Michael Paquier <michael.paquier@gmail.com> writes:
> On Wed, Nov 2, 2016 at 12:09 AM, <david.turon@linuxbox.cz> wrote:
>> we tried new feature RLS - tested on postgres 9.5.3 / CentOS6. When we turn
>> on ENABLE RLS + FORCE RLS on normal workload cause huge produce checkpoints
>> (about 30x or more), our disk partition for xlog was full and log shipping
>> to replica maybe delayed removing old checkpoints. Have anybody same
>> experiences after turn on RLS? Looks like more buffers set as dirty. Yes,
>> we can provide more space for xlog, but it will take much more space for
>> xlog backups. We do not know if it's worth it. We had log_checkpoints ON and
>> I send log as attachment (RLS Turn ON at 13:26).
> Interesting, I don't recall RLS generating a burst in activity.
I have an idea about a partial explanation for that.
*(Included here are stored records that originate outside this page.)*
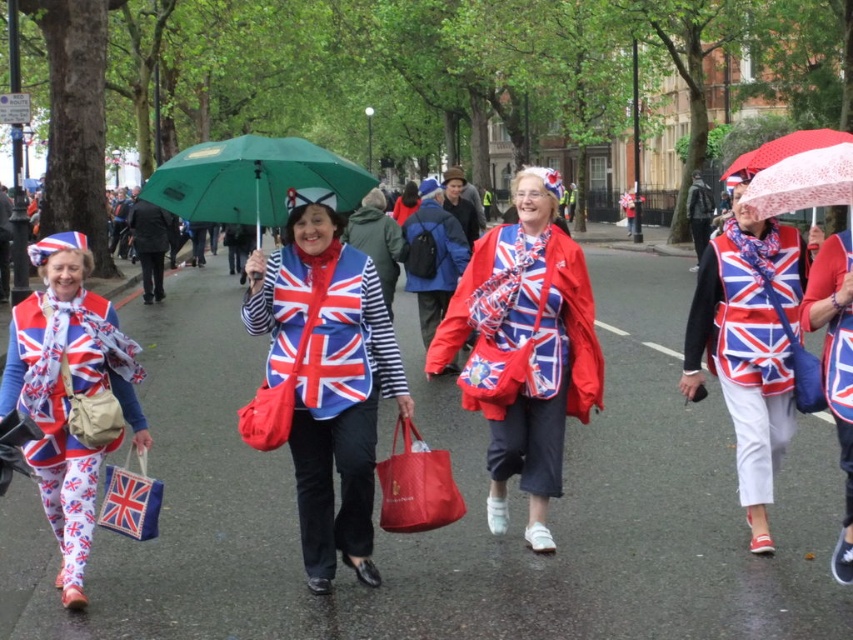
This screenshot has width=853, height=640. Describe the element at coordinates (323, 381) in the screenshot. I see `matte fabric jacket at center` at that location.

Which of these two, matte fabric jacket at center or red lace umbrella at upper right, stands taller?

matte fabric jacket at center

Between point (389, 356) and point (778, 154), which one is positioned in front?

Point (389, 356)

At what (x,y) coordinates should I click in order to perform the action: click on matte fabric jacket at center. Please return your answer as a coordinate pair (x, y). This screenshot has height=640, width=853. Looking at the image, I should click on (323, 381).

Which is in front, point (570, 288) or point (751, 273)?

Positioned in front is point (570, 288).

Does point (514, 358) come farther from viewer compared to point (767, 420)?

No, (514, 358) is closer to viewer.

This screenshot has width=853, height=640. I want to click on matte red jacket at center, so click(524, 348).

Does point (289, 230) lie in front of point (408, 528)?

No.

Between matte fabric jacket at center and matte red fabric shopping bag at center, which one has more height?

Standing taller between the two is matte fabric jacket at center.

What do you see at coordinates (323, 381) in the screenshot?
I see `matte fabric jacket at center` at bounding box center [323, 381].

At what (x,y) coordinates should I click in order to perform the action: click on matte fabric jacket at center. Please return your answer as a coordinate pair (x, y). The height and width of the screenshot is (640, 853). Looking at the image, I should click on (323, 381).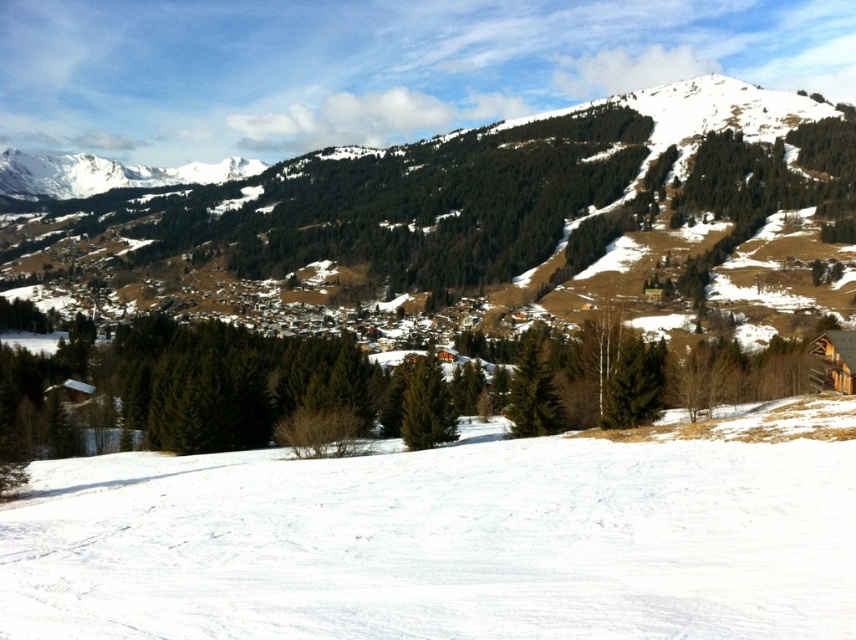
Question: Which object is closer to the camera taking this photo?

Choices:
 (A) white snow ski slope at lower center
 (B) snowy forested mountain at center

Answer: (A)

Question: In this image, where is white snow ski slope at lower center located relative to snowy forested mountain at center?

Choices:
 (A) right
 (B) left

Answer: (A)

Question: Can you confirm if white snow ski slope at lower center is bigger than snowy forested mountain at center?

Choices:
 (A) no
 (B) yes

Answer: (A)

Question: Which point is farther to the camera?

Choices:
 (A) snowy forested mountain at center
 (B) white snow ski slope at lower center

Answer: (A)

Question: Can you confirm if white snow ski slope at lower center is thinner than snowy forested mountain at center?

Choices:
 (A) no
 (B) yes

Answer: (B)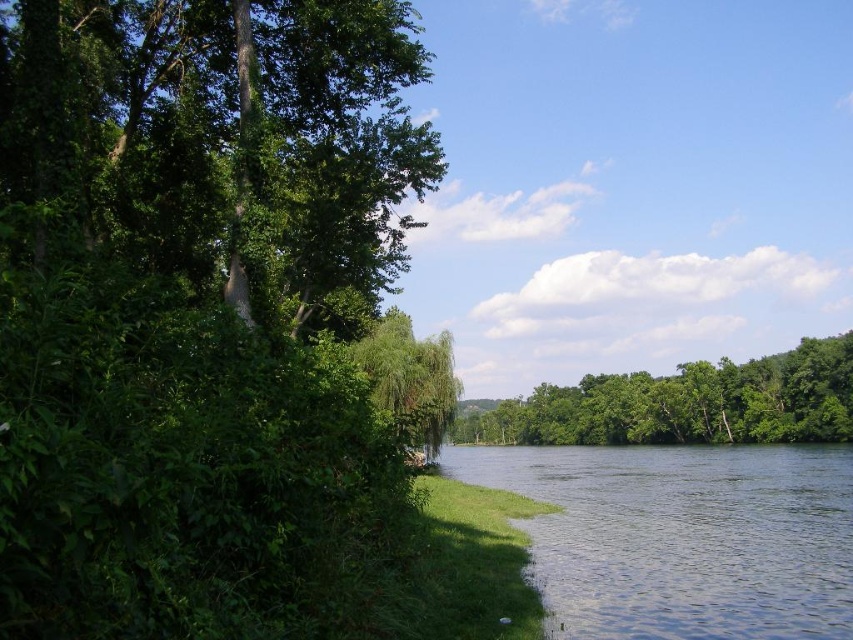
Can you confirm if clear water at lower right is positioned above green leafy tree at center?

Yes.

Can you confirm if clear water at lower right is thinner than green leafy tree at center?

Yes.

Where is `clear water at lower right`? The width and height of the screenshot is (853, 640). clear water at lower right is located at coordinates click(682, 538).

Describe the element at coordinates (196, 307) in the screenshot. I see `green leafy tree at left` at that location.

Is point (3, 72) positioned in front of point (682, 556)?

That is True.

You are a GUI agent. You are given a task and a screenshot of the screen. Output one action in this format:
    pyautogui.click(x=<x>, y=<y>)
    Task: Click on the green leafy tree at left
    This screenshot has height=640, width=853.
    Given the screenshot: What is the action you would take?
    pyautogui.click(x=196, y=307)

Describe the element at coordinates (196, 307) in the screenshot. I see `green leafy tree at left` at that location.

Who is more distant from viewer, [228,241] or [509,436]?

The point [509,436] is more distant.

The width and height of the screenshot is (853, 640). I want to click on green leafy tree at left, so click(196, 307).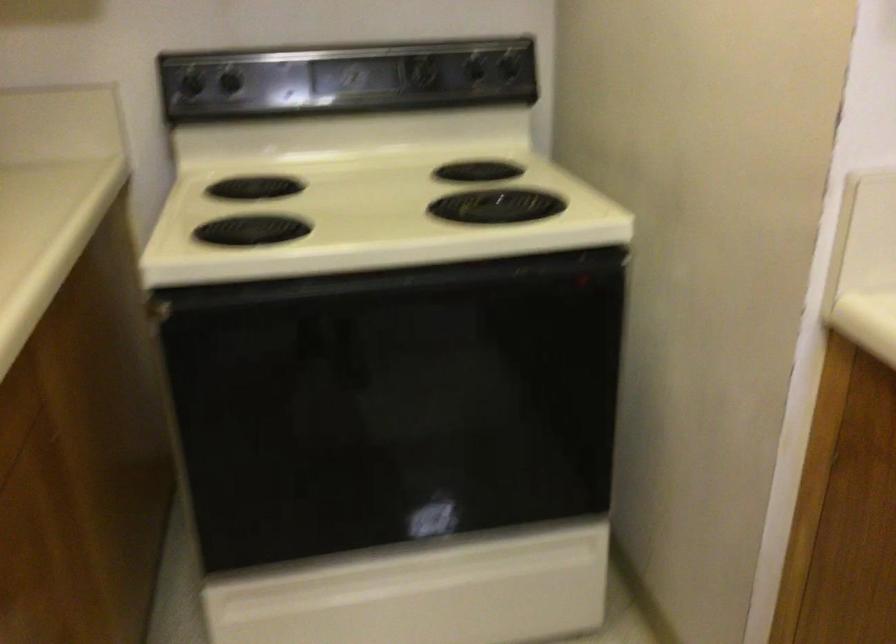
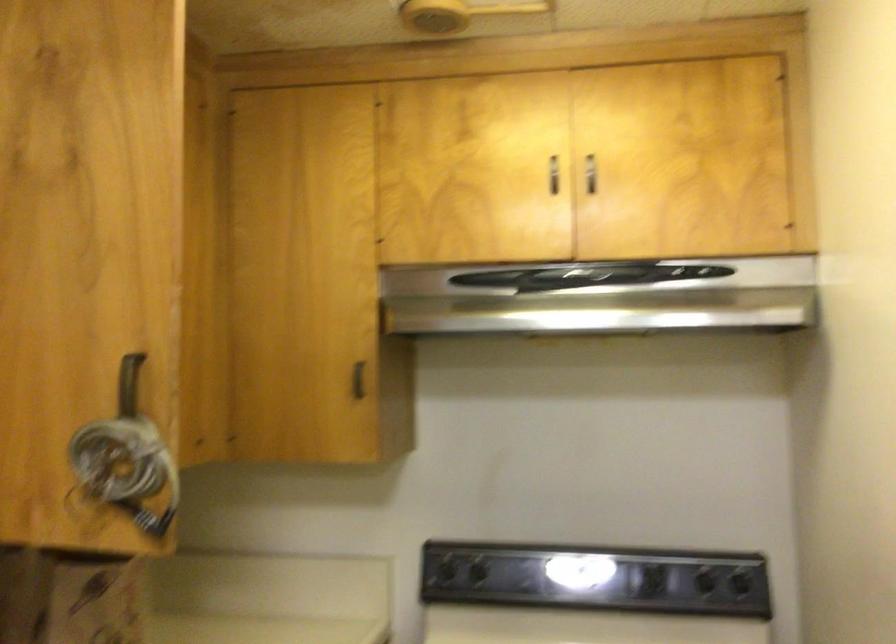
The first image is from the beginning of the video and the second image is from the end. How did the camera likely rotate when shooting the video?

The camera's rotation is toward left-up.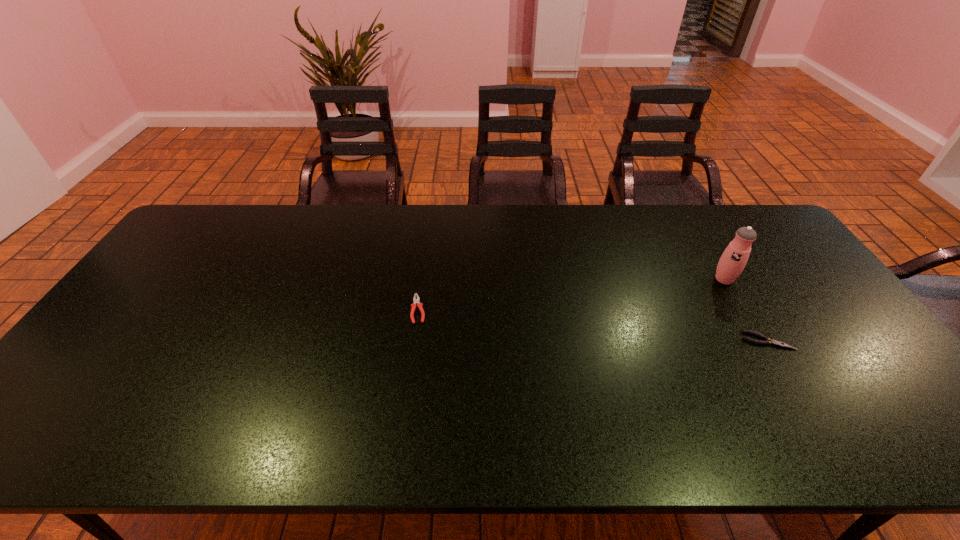
The height and width of the screenshot is (540, 960). What are the coordinates of `empty space that is in between the nearer pliers and the tallest object` in the screenshot? It's located at (746, 310).

At what (x,y) coordinates should I click in order to perform the action: click on free space between the farther pliers and the nearer pliers. Please return your answer as a coordinate pair (x, y). This screenshot has width=960, height=540. Looking at the image, I should click on (593, 325).

Select which object appears as the second closest to the second nearest object. Please provide its 2D coordinates. Your answer should be formatted as a tuple, i.e. [(x, y)], where the tuple contains the x and y coordinates of a point satisfying the conditions above.

[(733, 260)]

Locate which object is the second closest to the thermos bottle. Please provide its 2D coordinates. Your answer should be formatted as a tuple, i.e. [(x, y)], where the tuple contains the x and y coordinates of a point satisfying the conditions above.

[(415, 301)]

Identify the location of blank space that satisfies the following two spatial constraints: 1. on the back side of the thermos bottle; 2. on the right side of the second farthest object. This screenshot has width=960, height=540. (422, 280).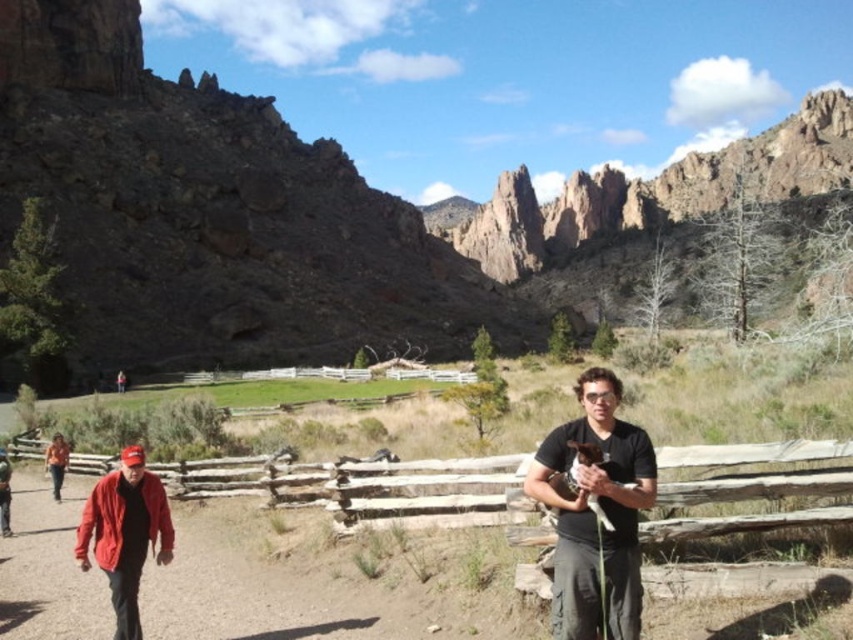
Is point (183, 480) more distant than point (51, 468)?

No, (183, 480) is in front of (51, 468).

Is wooden at center bigger than orange shirt at lower left?

Yes, wooden at center is bigger than orange shirt at lower left.

The width and height of the screenshot is (853, 640). What do you see at coordinates (366, 484) in the screenshot?
I see `wooden at center` at bounding box center [366, 484].

Where is `wooden at center`? wooden at center is located at coordinates (366, 484).

Is wooden at center thinner than black matte shirt at center?

No, wooden at center is not thinner than black matte shirt at center.

Is wooden at center below black matte shirt at center?

Indeed, wooden at center is positioned under black matte shirt at center.

Measure the distance between point (x=282, y=483) and camera.

Point (x=282, y=483) and camera are 42.87 meters apart.

At what (x,y) coordinates should I click in order to perform the action: click on wooden at center. Please return your answer as a coordinate pair (x, y). Image resolution: width=853 pixels, height=640 pixels. Looking at the image, I should click on (366, 484).

Which is in front, point (334, 508) or point (293, 376)?

Point (334, 508) is in front.

What do you see at coordinates (366, 484) in the screenshot? Image resolution: width=853 pixels, height=640 pixels. I see `wooden at center` at bounding box center [366, 484].

Who is more forward, (15,458) or (274,374)?

Positioned in front is point (15,458).

The image size is (853, 640). In order to click on wooden at center in this screenshot , I will do `click(366, 484)`.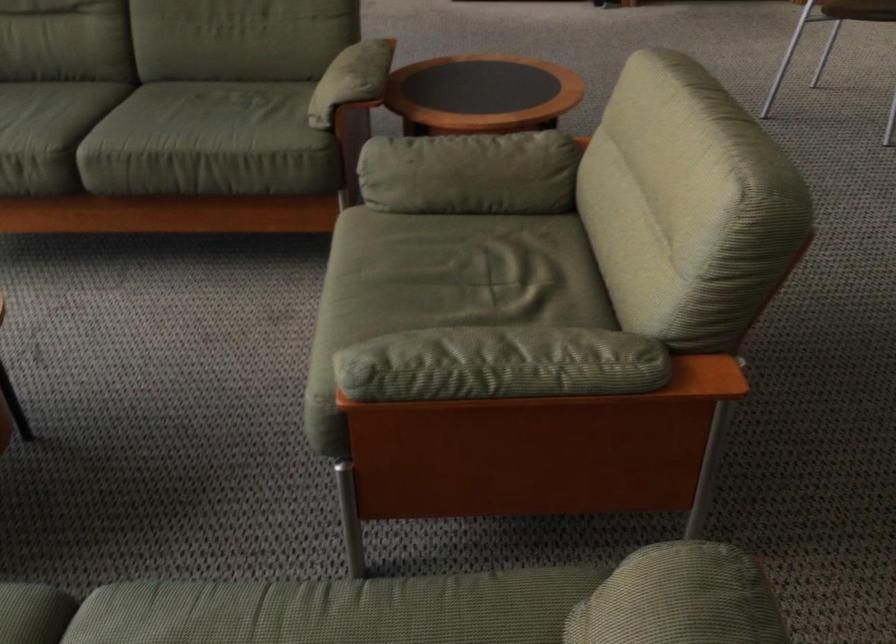
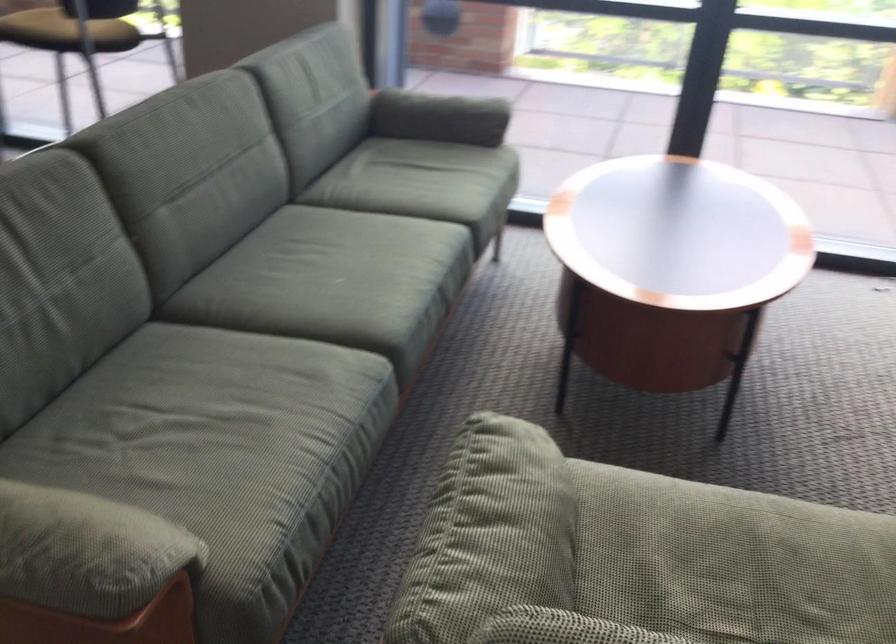
In the second image, find the point that corresponds to point 440,303 in the first image.

(702, 582)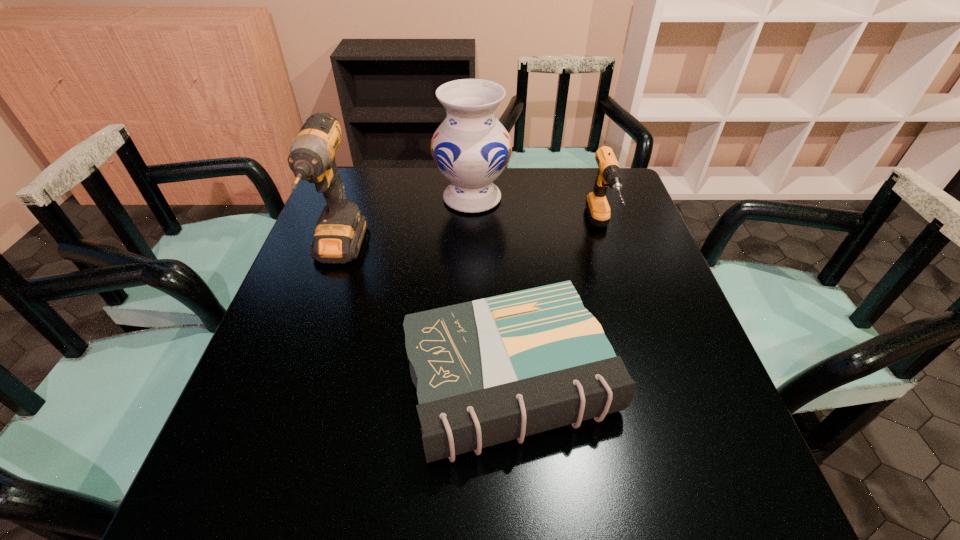
At what (x,y) coordinates should I click in order to perform the action: click on free space located on the left of the paperback book. Please return your answer as a coordinate pair (x, y). The width and height of the screenshot is (960, 540). Looking at the image, I should click on (310, 379).

The image size is (960, 540). I want to click on vase situated at the far edge, so click(471, 148).

The height and width of the screenshot is (540, 960). I want to click on drill present at the far edge, so pos(609,174).

Where is `object that is at the near edge`? Image resolution: width=960 pixels, height=540 pixels. object that is at the near edge is located at coordinates (488, 371).

Find the location of a particular element. The image size is (960, 540). object situated at the left edge is located at coordinates (340, 230).

Locate an element on the screen. object present at the right edge is located at coordinates (609, 174).

This screenshot has width=960, height=540. In order to click on object at the far right corner in this screenshot , I will do (609, 174).

The height and width of the screenshot is (540, 960). Find the location of `vacant space at the far edge of the desktop`. vacant space at the far edge of the desktop is located at coordinates (423, 167).

Identify the location of vacant region at the near edge of the desktop. (305, 471).

The image size is (960, 540). In the image, there is a desktop. Identify the location of free space at the left edge. (297, 401).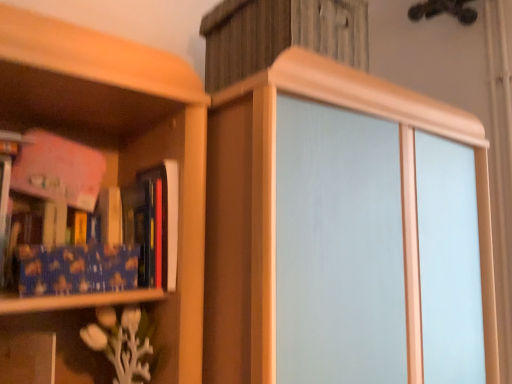
Question: Is hardcover book at left, positioned as the second book in left-to-right order, taller than blue textured fabric book at left, the 2th book viewed from the right?

Choices:
 (A) yes
 (B) no

Answer: (B)

Question: From a real-world perspective, does hardcover book at left, positioned as the second book in left-to-right order, sit lower than blue textured fabric book at left, the 2th book viewed from the right?

Choices:
 (A) no
 (B) yes

Answer: (B)

Question: Considering the relative sizes of hardcover book at left, arranged as the first book when viewed from the right, and blue textured fabric book at left, the 2th book viewed from the right, in the image provided, is hardcover book at left, arranged as the first book when viewed from the right, bigger than blue textured fabric book at left, the 2th book viewed from the right,?

Choices:
 (A) yes
 (B) no

Answer: (B)

Question: Does hardcover book at left, positioned as the second book in left-to-right order, lie behind blue textured fabric book at left, the 2th book viewed from the right?

Choices:
 (A) no
 (B) yes

Answer: (B)

Question: Does hardcover book at left, arranged as the first book when viewed from the right, have a greater width compared to blue textured fabric book at left, the 2th book viewed from the right?

Choices:
 (A) no
 (B) yes

Answer: (B)

Question: From a real-world perspective, is hardcover book at left, arranged as the first book when viewed from the right, on blue textured fabric book at left, arranged as the 1th book when viewed from the left?

Choices:
 (A) no
 (B) yes

Answer: (A)

Question: Is blue textured paper at left turned away from blue textured fabric book at left, the 2th book viewed from the right?

Choices:
 (A) yes
 (B) no

Answer: (A)

Question: From the image's perspective, is blue textured paper at left beneath blue textured fabric book at left, the 2th book viewed from the right?

Choices:
 (A) yes
 (B) no

Answer: (A)

Question: Is blue textured paper at left with blue textured fabric book at left, arranged as the 1th book when viewed from the left?

Choices:
 (A) no
 (B) yes

Answer: (B)

Question: Would you consider blue textured paper at left to be distant from blue textured fabric book at left, arranged as the 1th book when viewed from the left?

Choices:
 (A) yes
 (B) no

Answer: (B)

Question: Is blue textured paper at left smaller than blue textured fabric book at left, the 2th book viewed from the right?

Choices:
 (A) yes
 (B) no

Answer: (A)

Question: Is blue textured paper at left completely or partially outside of blue textured fabric book at left, the 2th book viewed from the right?

Choices:
 (A) no
 (B) yes

Answer: (B)

Question: Is hardcover book at left, positioned as the second book in left-to-right order, surrounded by blue textured fabric book at left, arranged as the 1th book when viewed from the left?

Choices:
 (A) yes
 (B) no

Answer: (B)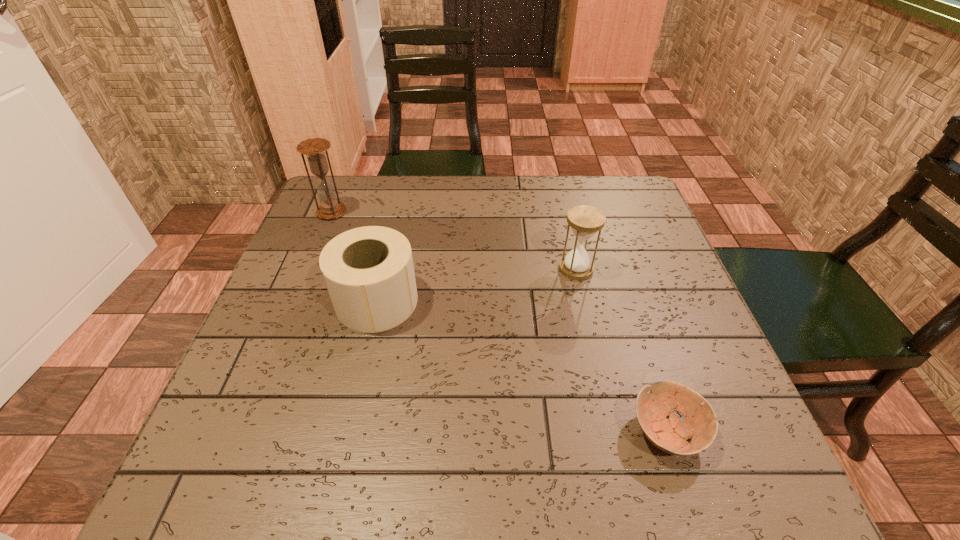
Locate an element on the screen. free space between the second object from left to right and the right hourglass is located at coordinates (476, 285).

This screenshot has width=960, height=540. I want to click on object that is the third closest to the nearest object, so click(x=314, y=148).

Find the location of `object that stands as the closest to the right hourglass`. object that stands as the closest to the right hourglass is located at coordinates (669, 435).

Where is `vacant space that satisfies the following two spatial constraints: 1. on the front side of the nearest object; 2. on the left side of the shorter hourglass`? This screenshot has width=960, height=540. vacant space that satisfies the following two spatial constraints: 1. on the front side of the nearest object; 2. on the left side of the shorter hourglass is located at coordinates (613, 431).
RLS restrictions on
UPDATE, DELETE, or SELECT FOR UPDATE target tables cause extra LockRows
plan nodes to be generated, and in turn that would cause extra WAL
activity to track the row-lock-taking. But it's hard to see how you get
to a 30X bloat factor that way. The XLOG_HEAP_LOCK records would be no
larger than the subsequent updates, certainly, so if RLS isn't really
doing anything then this should be strictly less than a 2X penalty.
The row lock occurs before the RLS filter, so if you were using RLS in
such a way that it rejected a very large fraction of rows that updates or
deletes were attempted on, maybe you could get to 30X from this. But that
would be a weird way to use RLS, IMO. (Hm ... actually, if this were
happening in otherwise-seldom-changed pages, maybe you get to that from
the full page images in the XLOG_HEAP_LOCK records? Normally if you
needed an FPI you were going to pay it anyway, either here or at the
update proper; but for a locked and then RLS-rejected row it would be
pure overhead. It's hard to credit needing so many FPIs this way,
though.)
I'm of the opinion that the extra row locks are actually semantically
wrong, or at least pretty darn dubious: locking rows that you don't have
privilege to see is not a nice behavior, and neither is the fact that the
RLS filter functions see different data than they would in read-only cases
(due to LockRows fetching the most up-to-date version).
The RLS planner rewrite that I posted earlier gets rid of the extra
LockRows nodes. It's not something we'd think of back-patching, though.
regards, tom lane